É ai que começa a trajetória de bravura de dona
Aracy, que enfrentou o nazismo alemão e o Estado
Novo de Getúlio Vargas. Foi quando Hitler
endureceu sua perseguição aos judeus e
aprofundou a política de eugenia e branqueamento
da Alemanha e Getúlio Vargas aderiu abertamente
às políticas de "branqueamento" no Brasil,
restringindo, em 1937 o ingresso de todos os
judeus no país, proibindo as embaixadas
brasileiras na Europa de concederem vistos. O
chefe de Aracy, o cônsul-geral do Brasil em
Hamburgo, Joaquim de Souza Ribeiro, era um
diplomata disciplinado e acatou as
determinações. Dificultava ao máximo a concessão
de vistos a judeus para não desagradar ao
embaixador e ao governo.
Aracy ignorou as determinações do Itamaraty e
criou mecanismos para conceder vistos aos
fugitivos do nazismo. Em entrevista à revista
Isto É, em 2007, o filho de Aracy, o advogado
Eduardo de Carvalho Tess contou que sua mãe
achava aquilo tudo muito injusto "com a maior
discrição, (ela) continuou a preparar os
processos de vistos para judeus, à revelia de
seus superiores", e conta como: "ela enfiava os
vistos no meio da papelada que despachava com o
cônsul-geral, que os assinava sem ver".
Eduardo Tess contou, também que a mãe
transportou, muitas vezes, judeus no porta-malas
do carro do consulado. "Eu me lembro que era um
Opel Olympia alemão. Chegou a levar uma pessoa
até a Dinamarca", disse.
João Guimarães Rosa sabia da ousadia da mulher e
a apoiava, chegando a fazer declarações contra o
regime nazista e, por isso, foi denunciado às
autoridades do Reich.
Com a Guerra, em 1942, Aracy e o marido voltaram
para o Brasil. Foi o período rico da criação
literária de Guimarães Rosa, que contou com
total apoio de Aracy nessa tarefa.
De frente com um novo período de exceção, dessa
vez a ditadura militar instalada no Brasil em
1964, Aracy mostrou novamente sua determinação
em combater as injustiças. Ajudou o jornalista e
crítico literário Franklin de Oliveira a se
exilar e, em 1968, já viúva de Guimarães Rosa,
falecido em 1967, e sob o AI-5, Aracy escondeu
em sua casa no Rio de Janeiro o cantor e
compositor Geraldo Vandré, perseguido pela
repressão política.
Nas vésperas de completar seu centenário, Aracy
começa a ser descoberta pelo povo brasileiro.

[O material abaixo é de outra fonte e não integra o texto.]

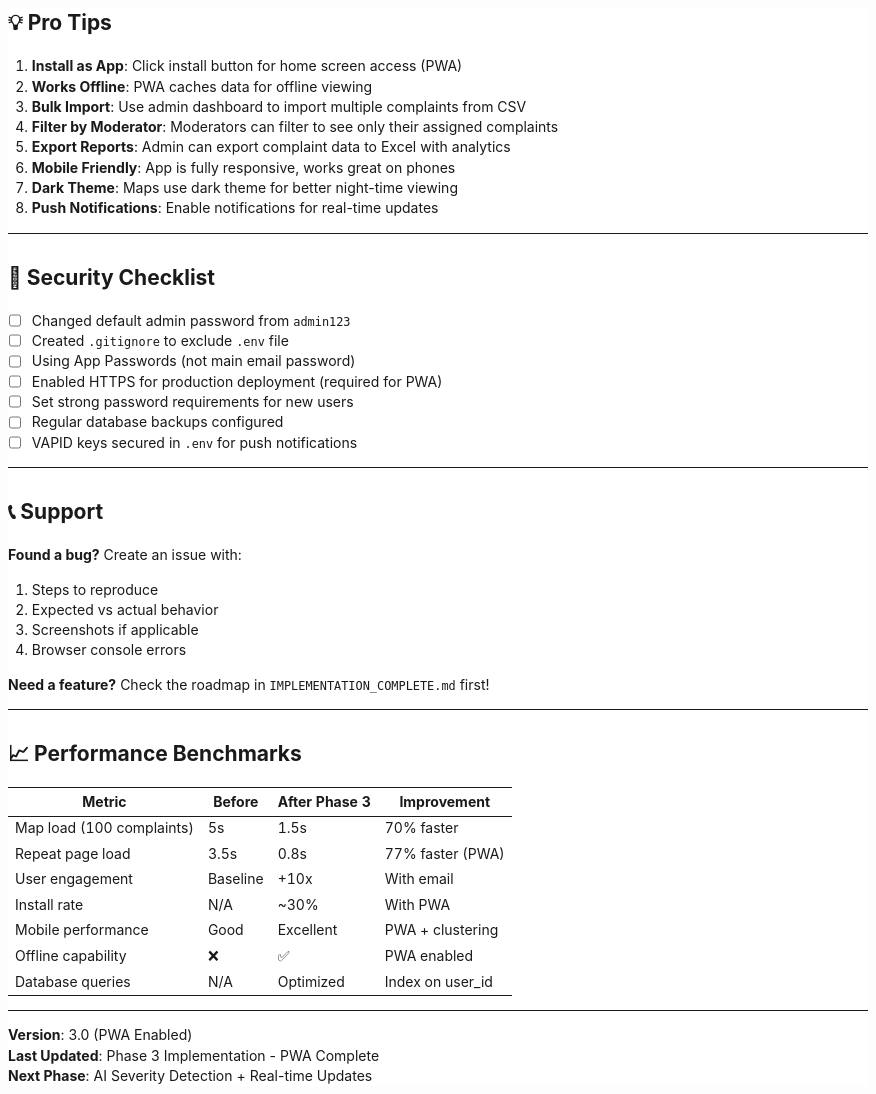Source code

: 
## 💡 Pro Tips

1. **Install as App**: Click install button for home screen access (PWA)
2. **Works Offline**: PWA caches data for offline viewing
3. **Bulk Import**: Use admin dashboard to import multiple complaints from CSV
4. **Filter by Moderator**: Moderators can filter to see only their assigned complaints
5. **Export Reports**: Admin can export complaint data to Excel with analytics
6. **Mobile Friendly**: App is fully responsive, works great on phones
7. **Dark Theme**: Maps use dark theme for better night-time viewing
8. **Push Notifications**: Enable notifications for real-time updates

---

## 🔐 Security Checklist

- [ ] Changed default admin password from `admin123`
- [ ] Created `.gitignore` to exclude `.env` file
- [ ] Using App Passwords (not main email password)
- [ ] Enabled HTTPS for production deployment (required for PWA)
- [ ] Set strong password requirements for new users
- [ ] Regular database backups configured
- [ ] VAPID keys secured in `.env` for push notifications

---

## 📞 Support

**Found a bug?** Create an issue with:
1. Steps to reproduce
2. Expected vs actual behavior
3. Screenshots if applicable
4. Browser console errors

**Need a feature?** Check the roadmap in `IMPLEMENTATION_COMPLETE.md` first!

---

## 📈 Performance Benchmarks

| Metric | Before | After Phase 3 | Improvement |
|--------|--------|---------------|-------------|
| Map load (100 complaints) | 5s | 1.5s | 70% faster |
| Repeat page load | 3.5s | 0.8s | 77% faster (PWA) |
| User engagement | Baseline | +10x | With email |
| Install rate | N/A | ~30% | With PWA |
| Mobile performance | Good | Excellent | PWA + clustering |
| Offline capability | ❌ | ✅ | PWA enabled |
| Database queries | N/A | Optimized | Index on user_id |

---

**Version**: 3.0 (PWA Enabled)  
**Last Updated**: Phase 3 Implementation - PWA Complete  
**Next Phase**: AI Severity Detection + Real-time Updates
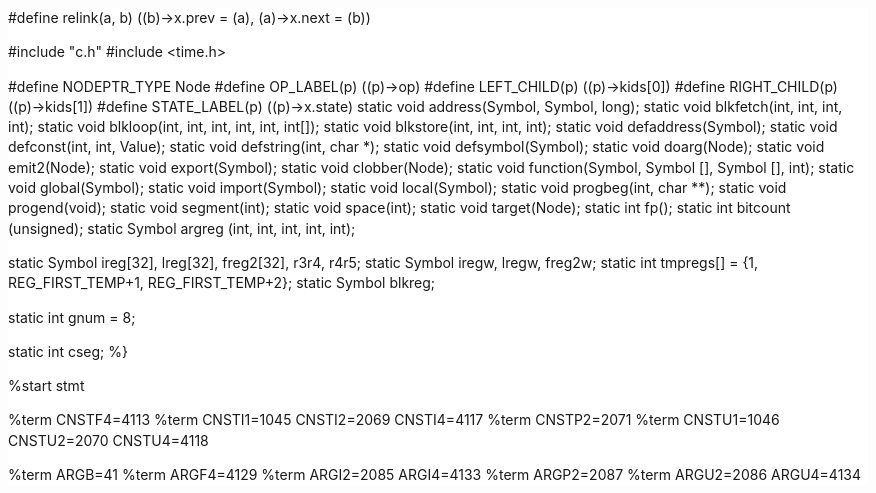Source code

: #define relink(a, b) ((b)->x.prev = (a), (a)->x.next = (b))

#include "c.h"
#include <time.h>

#define NODEPTR_TYPE Node
#define OP_LABEL(p) ((p)->op)
#define LEFT_CHILD(p) ((p)->kids[0])
#define RIGHT_CHILD(p) ((p)->kids[1])
#define STATE_LABEL(p) ((p)->x.state)
static void address(Symbol, Symbol, long);
static void blkfetch(int, int, int, int);
static void blkloop(int, int, int, int, int, int[]);
static void blkstore(int, int, int, int);
static void defaddress(Symbol);
static void defconst(int, int, Value);
static void defstring(int, char *);
static void defsymbol(Symbol);
static void doarg(Node);
static void emit2(Node);
static void export(Symbol);
static void clobber(Node);
static void function(Symbol, Symbol [], Symbol [], int);
static void global(Symbol);
static void import(Symbol);
static void local(Symbol);
static void progbeg(int, char **);
static void progend(void);
static void segment(int);
static void space(int);
static void target(Node);
static int fp();
static int      bitcount       (unsigned);
static Symbol   argreg         (int, int, int, int, int);

static Symbol ireg[32], lreg[32], freg2[32], r3r4, r4r5;
static Symbol iregw, lregw, freg2w;
static int tmpregs[] = {1, REG_FIRST_TEMP+1, REG_FIRST_TEMP+2};
static Symbol blkreg;

static int gnum = 8;

static int cseg;
%}

%start stmt

%term CNSTF4=4113
%term CNSTI1=1045 CNSTI2=2069 CNSTI4=4117
%term CNSTP2=2071
%term CNSTU1=1046 CNSTU2=2070 CNSTU4=4118

%term ARGB=41
%term ARGF4=4129
%term ARGI2=2085 ARGI4=4133
%term ARGP2=2087
%term ARGU2=2086 ARGU4=4134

Render-lhe esta homenagem é uma reparação e uma
deferência a ela e a tantas outras mulheres que
em sua discrição e anonimato são as verdadeiras
combatentes da liberdade e da democracia.
João Guimarães Rosa, já havia o feito por nós,
em 1956, ao publicar sua obra-prima, dedicando à
Aracy o livro Grande Sertão Veredas. "A Aracy,
minha mulher, Ara, pertence esse livro".